Source data
####
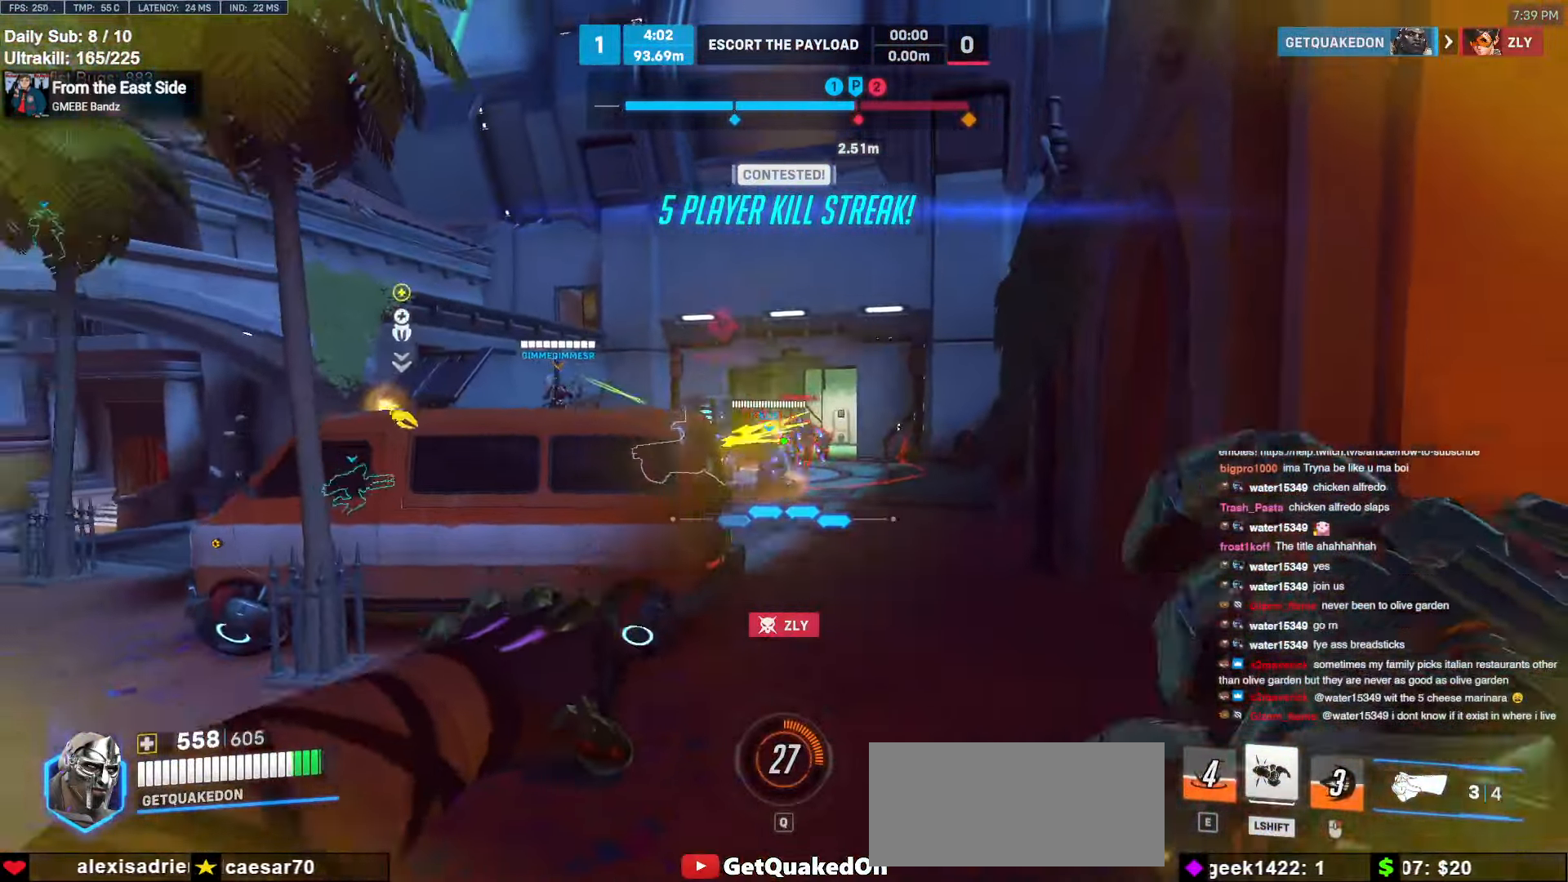
{"keys": ["space", "w"], "mouse": [], "events": [[50, "mouse_left", "down"], [100, "d", "up"], [200, "mouse_left", "up"], [434, "space", "down"]]}
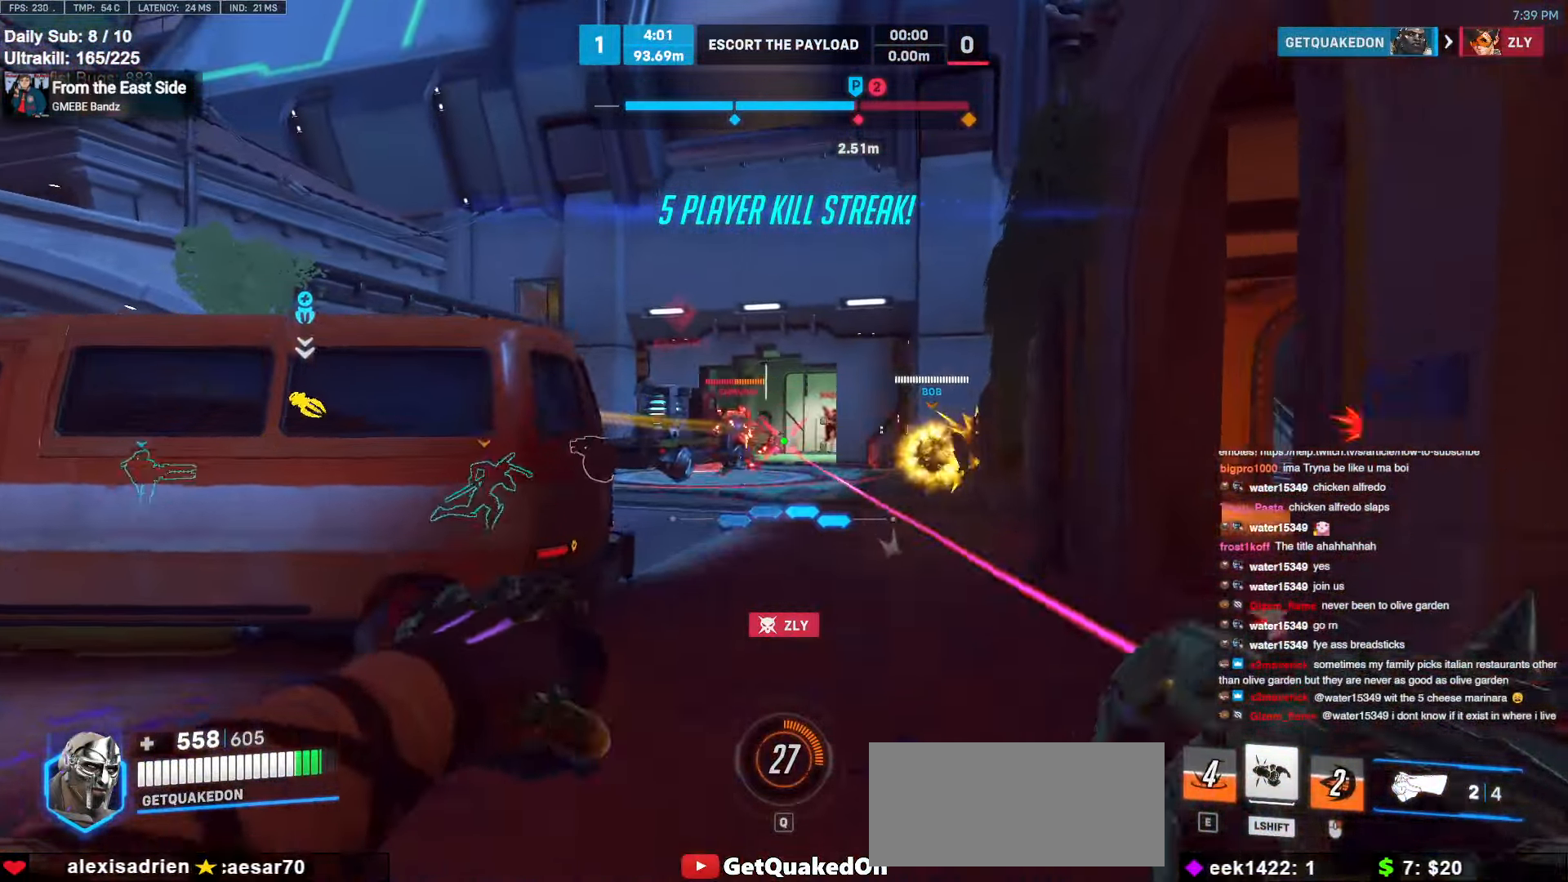
{"keys": ["d", "w"], "mouse": [], "events": [[17, "mouse_left", "down"], [67, "space", "up"], [217, "mouse_left", "up"], [350, "d", "down"]]}
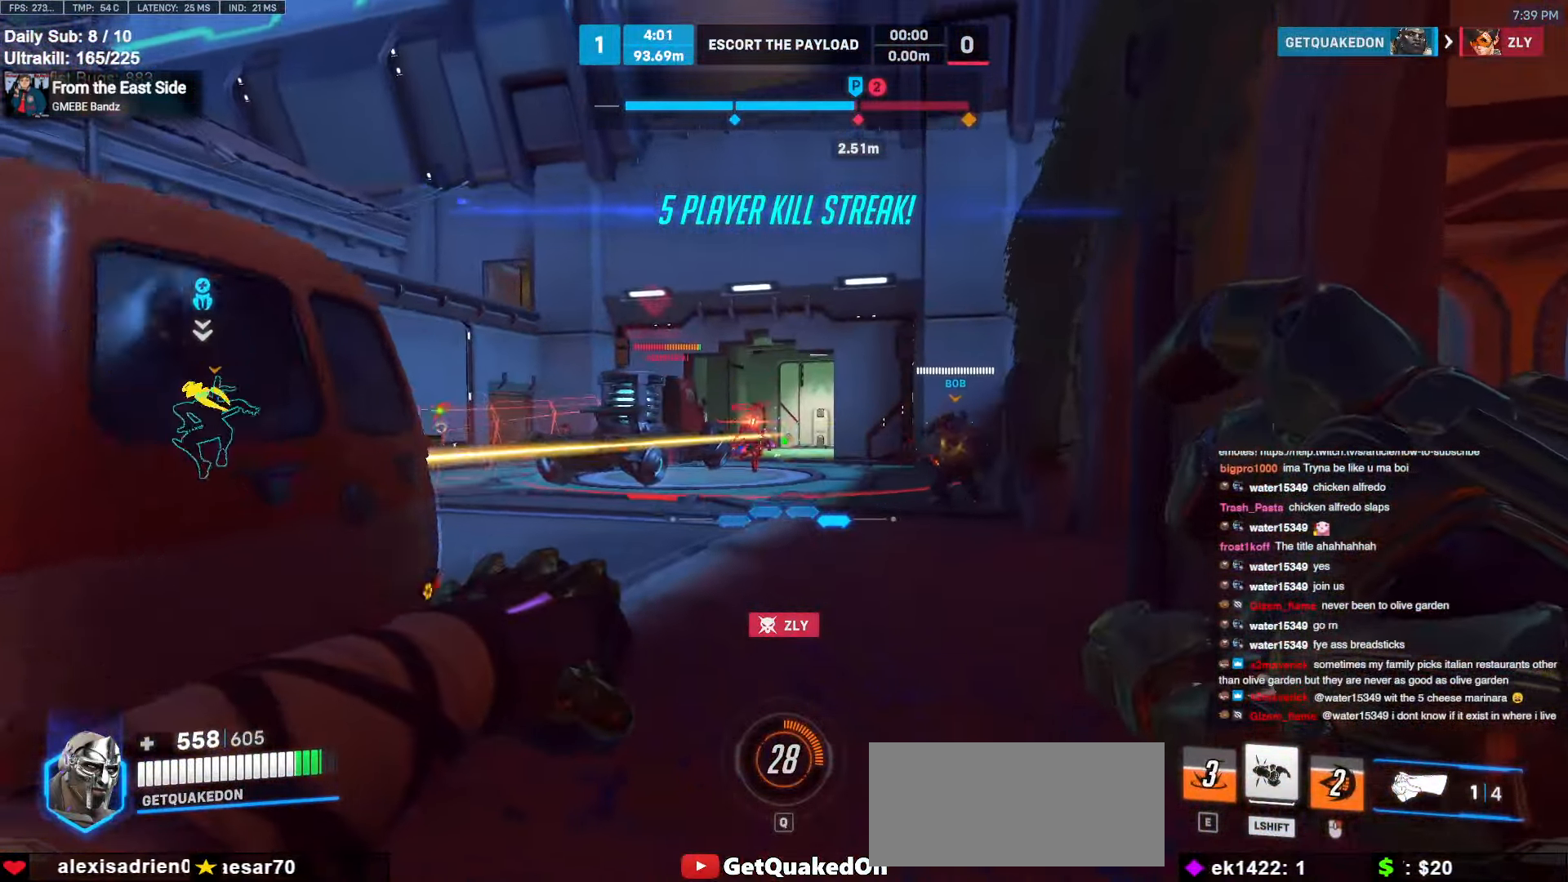
{"keys": ["w"], "mouse": [], "events": [[34, "d", "up"], [217, "mouse_left", "down"], [417, "mouse_left", "up"]]}
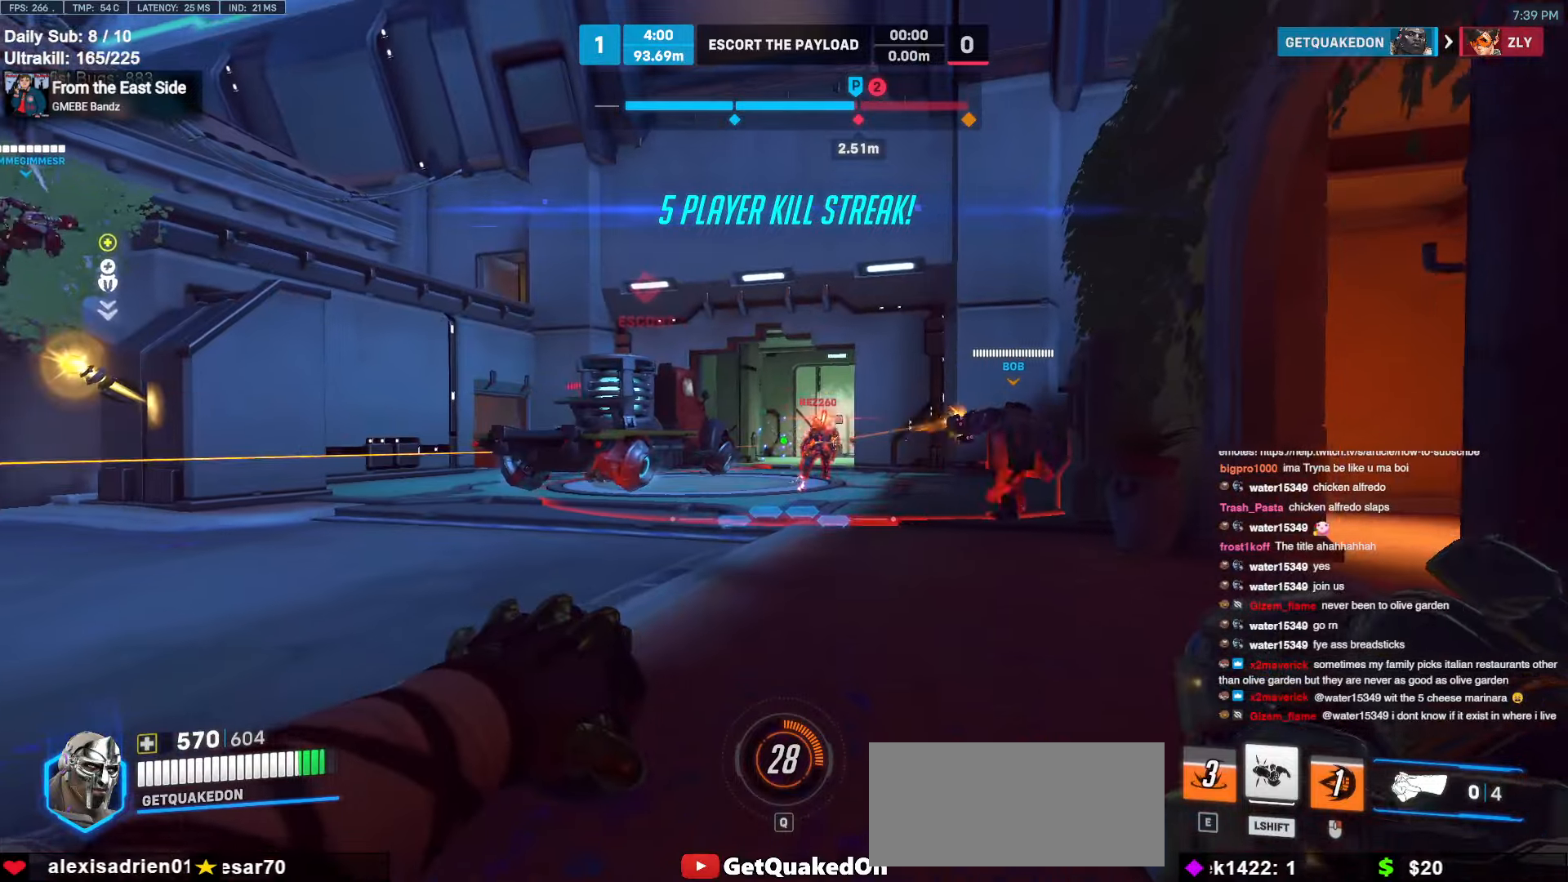
{"keys": ["a", "w"], "mouse": ["left"], "events": [[150, "space", "down"], [234, "space", "up"], [334, "d", "down"], [434, "a", "down"], [434, "d", "up"], [434, "mouse_left", "down"]]}
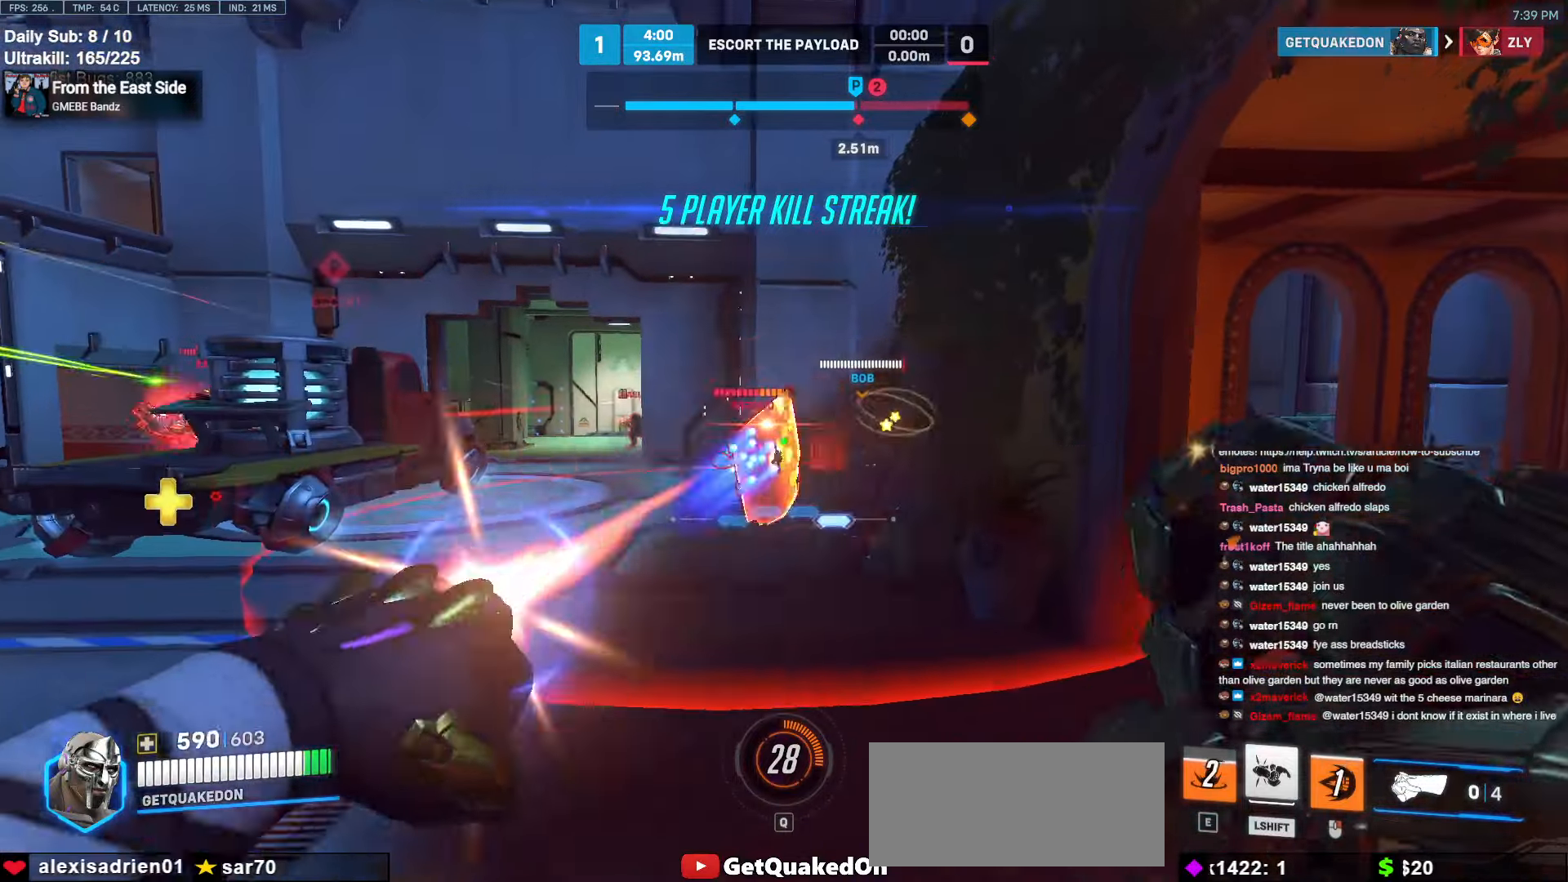
{"keys": ["space", "w"], "mouse": ["left", "right"], "events": [[67, "a", "up"], [200, "mouse_left", "up"], [400, "mouse_left", "down"], [400, "space", "down"], [484, "mouse_right", "down"]]}
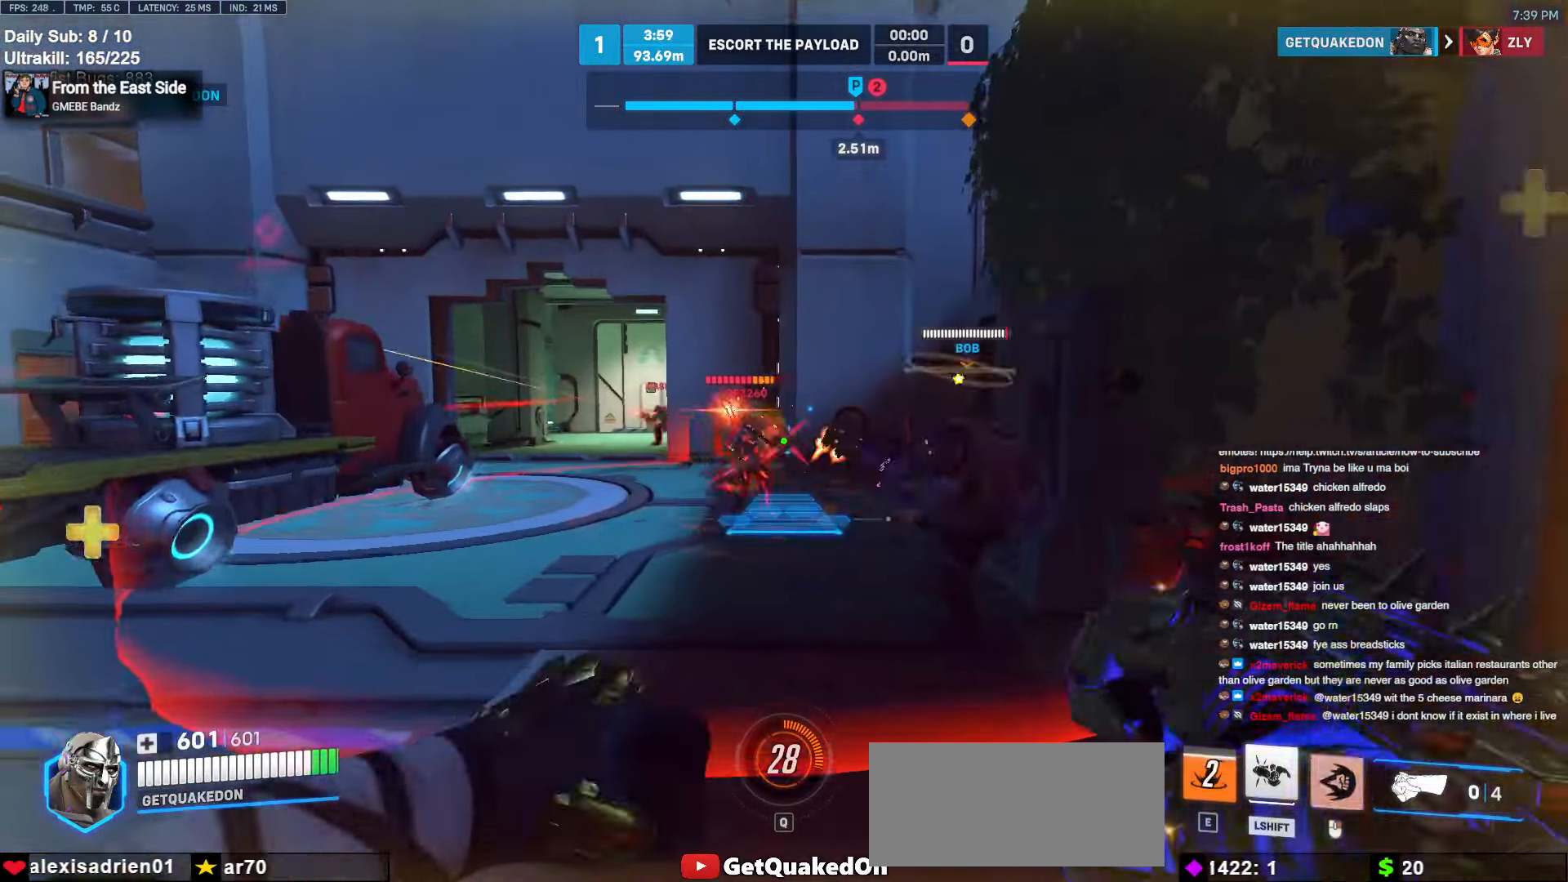
{"keys": ["a", "w"], "mouse": ["right"], "events": [[34, "mouse_left", "up"], [34, "space", "up"], [134, "a", "down"], [267, "a", "up"], [500, "a", "down"]]}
####
*ASSIGNED TASK*
Search the entries above for the word "right", and copy every line where it occurs.

*SOLUTION FOR THIS TASK*
{"keys": ["space", "w"], "mouse": ["left", "right"], "events": [[67, "a", "up"], [200, "mouse_left", "up"], [400, "mouse_left", "down"], [400, "space", "down"], [484, "mouse_right", "down"]]}
{"keys": ["a", "w"], "mouse": ["right"], "events": [[34, "mouse_left", "up"], [34, "space", "up"], [134, "a", "down"], [267, "a", "up"], [500, "a", "down"]]}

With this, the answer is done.